A crowd of people spills from the open front door and mingles on the porch.

The porch where Lane’s seated on a chair.

With an open beer in his hand.

And another girl on his lap.

I stop in my tracks. An ice-cold chill ripples from the soles of my feet up to the top of my head. My limbs feel frozen and rigid. A numbness sits heavy in my chest. I can’t seem to think or feel anything.

As the stun fades, the first sensation I register is outrage burning through my bloodstream.

Lane leaves me to wait for him for ages where we agreed to meet just yesterday, and all the while he’s got another girl in his lap, rubbing her ass against him?

The outrage quickly sharpens into anger.

If Lane was interested in still screwing around with other women, why the hell did he string me along for the whole damn summer? Why the hell did he lay that spiel about wanting to have an actual long-distance relationship on me?

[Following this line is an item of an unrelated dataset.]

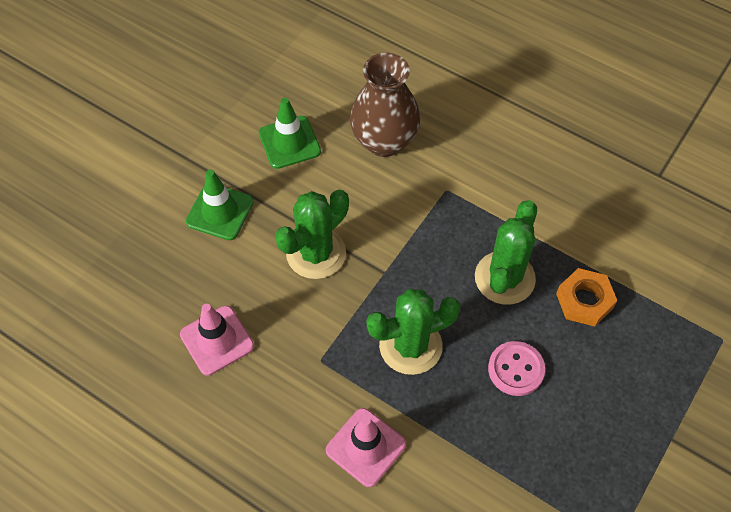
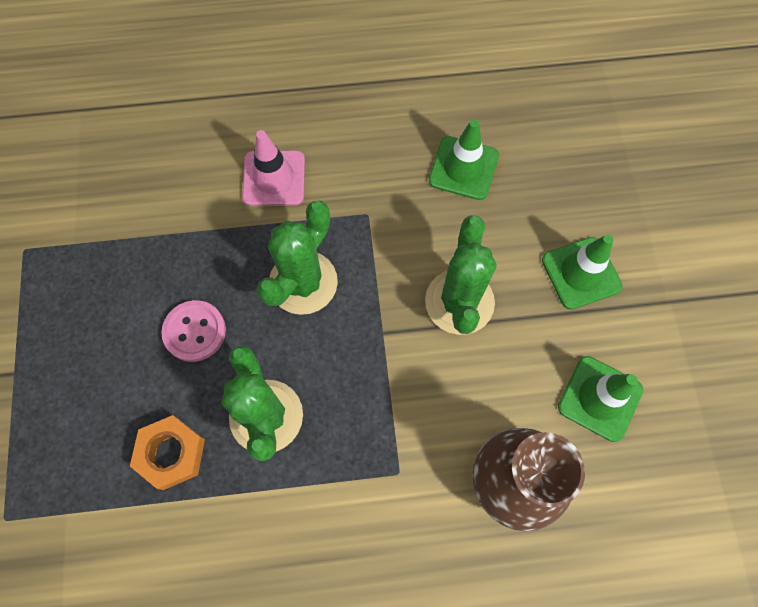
camera: 140 degrees right, 10 degrees up
(217, 340) = (463, 168): pink traffic cone -> green traffic cone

Why the hell did he trick me into believing he cared more than he did?

More importantly, why did I let myself believe him? Why did I let myself think a summer fling born out of two coincidental meetings and physical attraction was anything but that?

Why did I let myself believe that I’d actually fallen in?—

No. I won’t even let myself think the word.

Beneath the anger, an undercurrent of heartbreak stirs, threatening to burst through to the surface.

I tense my muscles, feeling the temptation to give into the outrage, so that at least I can put off acknowledging the more painful feelings deeper in my chest. I think about stomping over to Lane and telling him off.

But what’s the point?

It would only be a pathetic display. A sad confirmation that I’d allowed Lane to mean so much more to me than I ever meant to him.

Instead, I turn around and go home.

The next day, I leave Chicago, back to my real life.